# Parsing / Context-Free Grammar

Context-Free Grammar (CFG) is a grammar where **production (or rewrite) rules** are in the form of:

$$

A \rightarrow \alpha

$$

$A$ is a **single nonterminal symbol**, and $\alpha$ is the **string of terminals or nonterminals**, it can also be empty.

A **terminal** (or **token**) is a symbol that does not appear on the left side of the arrow of any production rule.

In every production rule, a **nonterminal** on the left side of the arrow can always be replaced by everything on the right side of the arrow.

For example, the following grammar defined an integer in BNF^{◹} syntax:

```
<digit> ::= '0' | '1' | '2' | '3' | '4' | '5' | '6' | '7' | '8' | '9'
<integer> ::= ['-'] <digit> {<digit>}
```

In this grammar, `<digit>`

and `<integer>`

are nonterminals, and the symbols (-, 0, 1, 2, 3, 4, 5, 6, 7, 8, 9) are the terminals.

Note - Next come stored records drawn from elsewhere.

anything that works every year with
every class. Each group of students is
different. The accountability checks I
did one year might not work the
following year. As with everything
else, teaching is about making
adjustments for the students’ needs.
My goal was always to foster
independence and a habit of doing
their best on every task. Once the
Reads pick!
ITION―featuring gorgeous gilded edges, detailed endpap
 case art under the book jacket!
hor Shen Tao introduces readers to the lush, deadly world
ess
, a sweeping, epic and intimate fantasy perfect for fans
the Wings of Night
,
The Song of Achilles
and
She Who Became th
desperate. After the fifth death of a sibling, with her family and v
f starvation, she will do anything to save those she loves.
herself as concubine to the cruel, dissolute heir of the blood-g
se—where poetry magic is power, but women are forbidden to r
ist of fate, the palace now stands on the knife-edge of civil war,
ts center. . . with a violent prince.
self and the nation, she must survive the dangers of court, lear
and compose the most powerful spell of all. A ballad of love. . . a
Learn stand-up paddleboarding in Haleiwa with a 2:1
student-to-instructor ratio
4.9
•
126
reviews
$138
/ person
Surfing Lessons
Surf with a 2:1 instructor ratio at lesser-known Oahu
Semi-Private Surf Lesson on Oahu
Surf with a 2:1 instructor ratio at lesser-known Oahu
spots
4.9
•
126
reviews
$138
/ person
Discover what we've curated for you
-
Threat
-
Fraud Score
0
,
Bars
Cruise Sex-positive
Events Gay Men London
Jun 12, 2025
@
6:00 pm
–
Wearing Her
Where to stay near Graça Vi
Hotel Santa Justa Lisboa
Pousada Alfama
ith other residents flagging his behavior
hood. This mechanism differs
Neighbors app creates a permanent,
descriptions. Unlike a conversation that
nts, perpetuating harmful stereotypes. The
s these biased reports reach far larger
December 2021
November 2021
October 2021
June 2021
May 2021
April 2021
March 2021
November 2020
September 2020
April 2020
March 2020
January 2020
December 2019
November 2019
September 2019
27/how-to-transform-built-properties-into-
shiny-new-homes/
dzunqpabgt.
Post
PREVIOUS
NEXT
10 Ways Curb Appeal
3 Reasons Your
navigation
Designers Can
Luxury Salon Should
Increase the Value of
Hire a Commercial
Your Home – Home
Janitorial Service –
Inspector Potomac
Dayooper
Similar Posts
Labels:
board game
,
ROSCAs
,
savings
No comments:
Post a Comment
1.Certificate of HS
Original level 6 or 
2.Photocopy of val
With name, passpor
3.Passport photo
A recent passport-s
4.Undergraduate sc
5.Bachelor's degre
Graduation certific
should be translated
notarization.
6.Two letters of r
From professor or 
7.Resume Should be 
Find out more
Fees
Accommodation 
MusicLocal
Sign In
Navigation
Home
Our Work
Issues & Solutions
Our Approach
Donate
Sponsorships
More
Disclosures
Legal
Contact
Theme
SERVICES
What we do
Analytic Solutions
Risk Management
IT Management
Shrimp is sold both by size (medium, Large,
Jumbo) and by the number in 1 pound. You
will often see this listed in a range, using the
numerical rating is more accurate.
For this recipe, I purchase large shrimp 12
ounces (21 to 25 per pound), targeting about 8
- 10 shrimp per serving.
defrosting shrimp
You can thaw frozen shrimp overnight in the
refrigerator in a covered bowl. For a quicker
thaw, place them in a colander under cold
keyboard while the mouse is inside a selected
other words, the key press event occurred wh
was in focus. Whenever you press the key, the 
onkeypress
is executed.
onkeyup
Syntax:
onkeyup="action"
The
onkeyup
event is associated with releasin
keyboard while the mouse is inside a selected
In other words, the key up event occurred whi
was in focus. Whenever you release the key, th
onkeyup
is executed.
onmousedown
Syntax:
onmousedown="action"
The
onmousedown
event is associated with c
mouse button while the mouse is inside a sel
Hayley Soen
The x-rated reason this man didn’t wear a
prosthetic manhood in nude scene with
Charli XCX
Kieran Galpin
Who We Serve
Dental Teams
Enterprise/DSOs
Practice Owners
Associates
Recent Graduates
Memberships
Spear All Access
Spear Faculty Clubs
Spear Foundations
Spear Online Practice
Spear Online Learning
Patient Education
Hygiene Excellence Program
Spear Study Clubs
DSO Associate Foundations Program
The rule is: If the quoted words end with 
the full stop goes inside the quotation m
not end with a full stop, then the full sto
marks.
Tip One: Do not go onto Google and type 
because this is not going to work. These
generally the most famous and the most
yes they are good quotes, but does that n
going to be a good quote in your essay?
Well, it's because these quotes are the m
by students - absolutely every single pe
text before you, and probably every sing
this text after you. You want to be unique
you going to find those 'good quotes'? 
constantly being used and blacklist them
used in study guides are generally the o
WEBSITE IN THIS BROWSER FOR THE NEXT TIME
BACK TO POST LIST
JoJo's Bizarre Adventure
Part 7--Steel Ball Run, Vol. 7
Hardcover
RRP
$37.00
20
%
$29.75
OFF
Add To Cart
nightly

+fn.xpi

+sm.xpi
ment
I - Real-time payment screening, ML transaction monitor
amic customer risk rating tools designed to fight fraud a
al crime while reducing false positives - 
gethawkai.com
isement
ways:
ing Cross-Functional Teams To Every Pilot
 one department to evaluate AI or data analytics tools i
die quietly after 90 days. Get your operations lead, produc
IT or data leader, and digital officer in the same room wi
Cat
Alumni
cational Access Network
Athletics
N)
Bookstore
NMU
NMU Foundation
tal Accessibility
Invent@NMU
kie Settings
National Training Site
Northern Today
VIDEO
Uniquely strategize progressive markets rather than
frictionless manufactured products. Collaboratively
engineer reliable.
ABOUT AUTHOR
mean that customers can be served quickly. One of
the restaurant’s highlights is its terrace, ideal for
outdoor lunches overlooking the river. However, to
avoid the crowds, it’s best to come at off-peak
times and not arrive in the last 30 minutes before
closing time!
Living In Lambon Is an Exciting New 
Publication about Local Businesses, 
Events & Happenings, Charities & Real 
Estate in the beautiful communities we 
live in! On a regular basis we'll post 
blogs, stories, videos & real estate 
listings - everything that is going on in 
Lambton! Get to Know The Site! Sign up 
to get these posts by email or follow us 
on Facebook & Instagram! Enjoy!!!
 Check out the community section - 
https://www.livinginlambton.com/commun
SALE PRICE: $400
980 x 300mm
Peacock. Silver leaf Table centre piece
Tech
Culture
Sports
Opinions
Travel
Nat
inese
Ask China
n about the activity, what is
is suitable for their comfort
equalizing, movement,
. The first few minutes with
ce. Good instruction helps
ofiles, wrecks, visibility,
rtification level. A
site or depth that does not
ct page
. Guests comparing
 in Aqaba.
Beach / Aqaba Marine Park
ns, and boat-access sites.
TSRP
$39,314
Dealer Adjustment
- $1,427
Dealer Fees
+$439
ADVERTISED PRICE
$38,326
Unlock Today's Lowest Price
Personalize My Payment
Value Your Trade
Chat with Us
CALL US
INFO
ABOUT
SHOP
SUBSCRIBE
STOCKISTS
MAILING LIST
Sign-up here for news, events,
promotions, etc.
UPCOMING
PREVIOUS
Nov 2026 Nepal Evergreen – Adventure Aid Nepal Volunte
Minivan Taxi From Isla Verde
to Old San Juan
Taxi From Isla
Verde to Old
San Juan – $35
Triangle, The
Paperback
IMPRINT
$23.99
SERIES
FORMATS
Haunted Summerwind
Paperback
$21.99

Formally, a Context-Free Grammar is defined by a 4-tuple:

$$

G = (V, \Sigma, R, S)

$$

Where:

- $V$ is a set of nonterminal symbols that we have in the grammar.
- $\Sigma$ is a set of terminals, which make up the content of the sentences.
- $R$ is a set of production rules of the grammar, sometimes can be symbolized as $P$.
- $S$ is the start symbol of the grammar.

For example, to parse an algebraic expression with the variables $x$, $y$ and $z$, like this:

$$

(x + y) * x - z * y / (x + x)

$$

We have a grammar:

$$

G = (\{ S \}, \{ x, y, z, +, -, *, /, (, ) \}, R, S)

$$

With the following production rules:

```
S → x | y | z
S → S + S
S → S - S
S → S * S
S → S / S
S → (S)
```

Another example, a grammar $G$ to match all palindromes of the characters $\{ a, b \}$ like $aa$, $aabaa$, $aabbaa$, $bab$,…

$$

G = (\{ S \}, \{ a, b \}, R, S)

$$

```
S → aSa
S → bSb
S → ε
```

The last rule is called ε-production, which means $S$ be rewritten as an empty string.